GOAL OF THE EXERCISE » Every line of the records below should be restated exactly.

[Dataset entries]
★ ★ ★ ★ ★ ★ ★

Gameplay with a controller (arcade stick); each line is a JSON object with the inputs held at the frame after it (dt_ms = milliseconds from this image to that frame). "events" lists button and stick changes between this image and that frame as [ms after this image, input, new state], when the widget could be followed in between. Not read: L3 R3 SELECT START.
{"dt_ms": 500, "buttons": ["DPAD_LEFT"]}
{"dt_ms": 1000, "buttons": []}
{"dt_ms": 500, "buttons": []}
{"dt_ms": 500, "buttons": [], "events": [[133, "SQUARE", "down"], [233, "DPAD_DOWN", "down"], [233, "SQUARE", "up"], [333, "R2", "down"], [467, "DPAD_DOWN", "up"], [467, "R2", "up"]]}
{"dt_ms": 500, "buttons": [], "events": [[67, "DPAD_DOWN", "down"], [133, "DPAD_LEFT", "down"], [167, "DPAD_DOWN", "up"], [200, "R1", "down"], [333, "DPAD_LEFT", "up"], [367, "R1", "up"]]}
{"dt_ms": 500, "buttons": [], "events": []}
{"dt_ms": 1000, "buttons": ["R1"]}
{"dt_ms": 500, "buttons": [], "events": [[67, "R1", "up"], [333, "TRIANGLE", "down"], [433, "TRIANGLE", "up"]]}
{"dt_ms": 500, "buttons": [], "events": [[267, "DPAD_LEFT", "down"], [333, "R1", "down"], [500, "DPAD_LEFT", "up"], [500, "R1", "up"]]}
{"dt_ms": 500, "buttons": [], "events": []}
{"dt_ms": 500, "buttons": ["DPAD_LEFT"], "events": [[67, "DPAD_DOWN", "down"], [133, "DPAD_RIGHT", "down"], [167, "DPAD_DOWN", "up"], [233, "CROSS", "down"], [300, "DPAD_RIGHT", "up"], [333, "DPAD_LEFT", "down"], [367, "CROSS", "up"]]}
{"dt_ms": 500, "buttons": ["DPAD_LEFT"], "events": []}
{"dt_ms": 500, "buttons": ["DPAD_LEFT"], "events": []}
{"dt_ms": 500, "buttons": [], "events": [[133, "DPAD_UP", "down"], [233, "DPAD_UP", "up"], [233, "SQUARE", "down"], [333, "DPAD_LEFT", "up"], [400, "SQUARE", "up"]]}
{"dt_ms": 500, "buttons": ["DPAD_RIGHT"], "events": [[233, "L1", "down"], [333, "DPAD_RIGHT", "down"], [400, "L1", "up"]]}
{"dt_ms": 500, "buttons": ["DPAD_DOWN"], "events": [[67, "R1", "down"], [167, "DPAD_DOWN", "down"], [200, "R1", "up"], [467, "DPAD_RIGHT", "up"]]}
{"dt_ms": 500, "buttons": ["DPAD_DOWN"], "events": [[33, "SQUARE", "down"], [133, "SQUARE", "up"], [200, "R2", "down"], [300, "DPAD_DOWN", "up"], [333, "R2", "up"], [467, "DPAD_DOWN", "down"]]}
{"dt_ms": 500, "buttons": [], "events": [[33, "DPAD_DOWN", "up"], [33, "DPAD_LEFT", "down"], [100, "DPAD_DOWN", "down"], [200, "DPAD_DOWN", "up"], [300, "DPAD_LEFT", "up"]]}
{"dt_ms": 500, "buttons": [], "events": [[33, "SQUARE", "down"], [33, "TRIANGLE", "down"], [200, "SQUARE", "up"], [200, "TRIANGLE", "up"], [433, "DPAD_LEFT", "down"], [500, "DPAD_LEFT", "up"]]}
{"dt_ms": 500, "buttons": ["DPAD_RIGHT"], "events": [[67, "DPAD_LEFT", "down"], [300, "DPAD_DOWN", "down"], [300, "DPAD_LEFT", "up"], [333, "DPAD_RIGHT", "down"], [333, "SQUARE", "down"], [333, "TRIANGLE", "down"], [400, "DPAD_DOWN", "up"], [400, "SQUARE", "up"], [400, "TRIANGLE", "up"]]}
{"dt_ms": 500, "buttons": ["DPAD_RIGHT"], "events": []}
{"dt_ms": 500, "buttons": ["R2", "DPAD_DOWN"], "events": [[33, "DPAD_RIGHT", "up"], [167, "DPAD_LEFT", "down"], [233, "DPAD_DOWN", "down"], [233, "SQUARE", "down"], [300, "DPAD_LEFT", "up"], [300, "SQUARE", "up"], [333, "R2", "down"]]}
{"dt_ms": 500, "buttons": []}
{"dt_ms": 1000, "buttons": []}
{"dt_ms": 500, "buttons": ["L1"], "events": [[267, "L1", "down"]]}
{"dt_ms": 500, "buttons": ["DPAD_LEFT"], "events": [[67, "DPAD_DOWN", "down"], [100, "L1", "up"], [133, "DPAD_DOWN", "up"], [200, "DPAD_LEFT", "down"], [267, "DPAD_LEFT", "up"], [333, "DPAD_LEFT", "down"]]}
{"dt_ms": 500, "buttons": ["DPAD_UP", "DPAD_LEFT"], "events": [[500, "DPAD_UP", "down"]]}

★ ★ ★ ★ ★ ★ ★

SOLUTION FOR THIS PROBLEM »
Gameplay with a controller (arcade stick); each line is a JSON object with the inputs held at the frame after it (dt_ms = milliseconds from this image to that frame). "events" lists button and stick changes between this image and that frame as [ms after this image, input, new state], when the widget could be followed in between. Not read: L3 R3 SELECT START.
{"dt_ms": 500, "buttons": ["DPAD_LEFT"]}
{"dt_ms": 1000, "buttons": []}
{"dt_ms": 500, "buttons": []}
{"dt_ms": 500, "buttons": [], "events": [[133, "SQUARE", "down"], [233, "DPAD_DOWN", "down"], [233, "SQUARE", "up"], [333, "R2", "down"], [467, "DPAD_DOWN", "up"], [467, "R2", "up"]]}
{"dt_ms": 500, "buttons": [], "events": [[67, "DPAD_DOWN", "down"], [133, "DPAD_LEFT", "down"], [167, "DPAD_DOWN", "up"], [200, "R1", "down"], [333, "DPAD_LEFT", "up"], [367, "R1", "up"]]}
{"dt_ms": 500, "buttons": [], "events": []}
{"dt_ms": 1000, "buttons": ["R1"]}
{"dt_ms": 500, "buttons": [], "events": [[67, "R1", "up"], [333, "TRIANGLE", "down"], [433, "TRIANGLE", "up"]]}
{"dt_ms": 500, "buttons": [], "events": [[267, "DPAD_LEFT", "down"], [333, "R1", "down"], [500, "DPAD_LEFT", "up"], [500, "R1", "up"]]}
{"dt_ms": 500, "buttons": [], "events": []}
{"dt_ms": 500, "buttons": ["DPAD_LEFT"], "events": [[67, "DPAD_DOWN", "down"], [133, "DPAD_RIGHT", "down"], [167, "DPAD_DOWN", "up"], [233, "CROSS", "down"], [300, "DPAD_RIGHT", "up"], [333, "DPAD_LEFT", "down"], [367, "CROSS", "up"]]}
{"dt_ms": 500, "buttons": ["DPAD_LEFT"], "events": []}
{"dt_ms": 500, "buttons": ["DPAD_LEFT"], "events": []}
{"dt_ms": 500, "buttons": [], "events": [[133, "DPAD_UP", "down"], [233, "DPAD_UP", "up"], [233, "SQUARE", "down"], [333, "DPAD_LEFT", "up"], [400, "SQUARE", "up"]]}
{"dt_ms": 500, "buttons": ["DPAD_RIGHT"], "events": [[233, "L1", "down"], [333, "DPAD_RIGHT", "down"], [400, "L1", "up"]]}
{"dt_ms": 500, "buttons": ["DPAD_DOWN"], "events": [[67, "R1", "down"], [167, "DPAD_DOWN", "down"], [200, "R1", "up"], [467, "DPAD_RIGHT", "up"]]}
{"dt_ms": 500, "buttons": ["DPAD_DOWN"], "events": [[33, "SQUARE", "down"], [133, "SQUARE", "up"], [200, "R2", "down"], [300, "DPAD_DOWN", "up"], [333, "R2", "up"], [467, "DPAD_DOWN", "down"]]}
{"dt_ms": 500, "buttons": [], "events": [[33, "DPAD_DOWN", "up"], [33, "DPAD_LEFT", "down"], [100, "DPAD_DOWN", "down"], [200, "DPAD_DOWN", "up"], [300, "DPAD_LEFT", "up"]]}
{"dt_ms": 500, "buttons": [], "events": [[33, "SQUARE", "down"], [33, "TRIANGLE", "down"], [200, "SQUARE", "up"], [200, "TRIANGLE", "up"], [433, "DPAD_LEFT", "down"], [500, "DPAD_LEFT", "up"]]}
{"dt_ms": 500, "buttons": ["DPAD_RIGHT"], "events": [[67, "DPAD_LEFT", "down"], [300, "DPAD_DOWN", "down"], [300, "DPAD_LEFT", "up"], [333, "DPAD_RIGHT", "down"], [333, "SQUARE", "down"], [333, "TRIANGLE", "down"], [400, "DPAD_DOWN", "up"], [400, "SQUARE", "up"], [400, "TRIANGLE", "up"]]}
{"dt_ms": 500, "buttons": ["DPAD_RIGHT"], "events": []}
{"dt_ms": 500, "buttons": ["R2", "DPAD_DOWN"], "events": [[33, "DPAD_RIGHT", "up"], [167, "DPAD_LEFT", "down"], [233, "DPAD_DOWN", "down"], [233, "SQUARE", "down"], [300, "DPAD_LEFT", "up"], [300, "SQUARE", "up"], [333, "R2", "down"]]}
{"dt_ms": 500, "buttons": []}
{"dt_ms": 1000, "buttons": []}
{"dt_ms": 500, "buttons": ["L1"], "events": [[267, "L1", "down"]]}
{"dt_ms": 500, "buttons": ["DPAD_LEFT"], "events": [[67, "DPAD_DOWN", "down"], [100, "L1", "up"], [133, "DPAD_DOWN", "up"], [200, "DPAD_LEFT", "down"], [267, "DPAD_LEFT", "up"], [333, "DPAD_LEFT", "down"]]}
{"dt_ms": 500, "buttons": ["DPAD_UP", "DPAD_LEFT"], "events": [[500, "DPAD_UP", "down"]]}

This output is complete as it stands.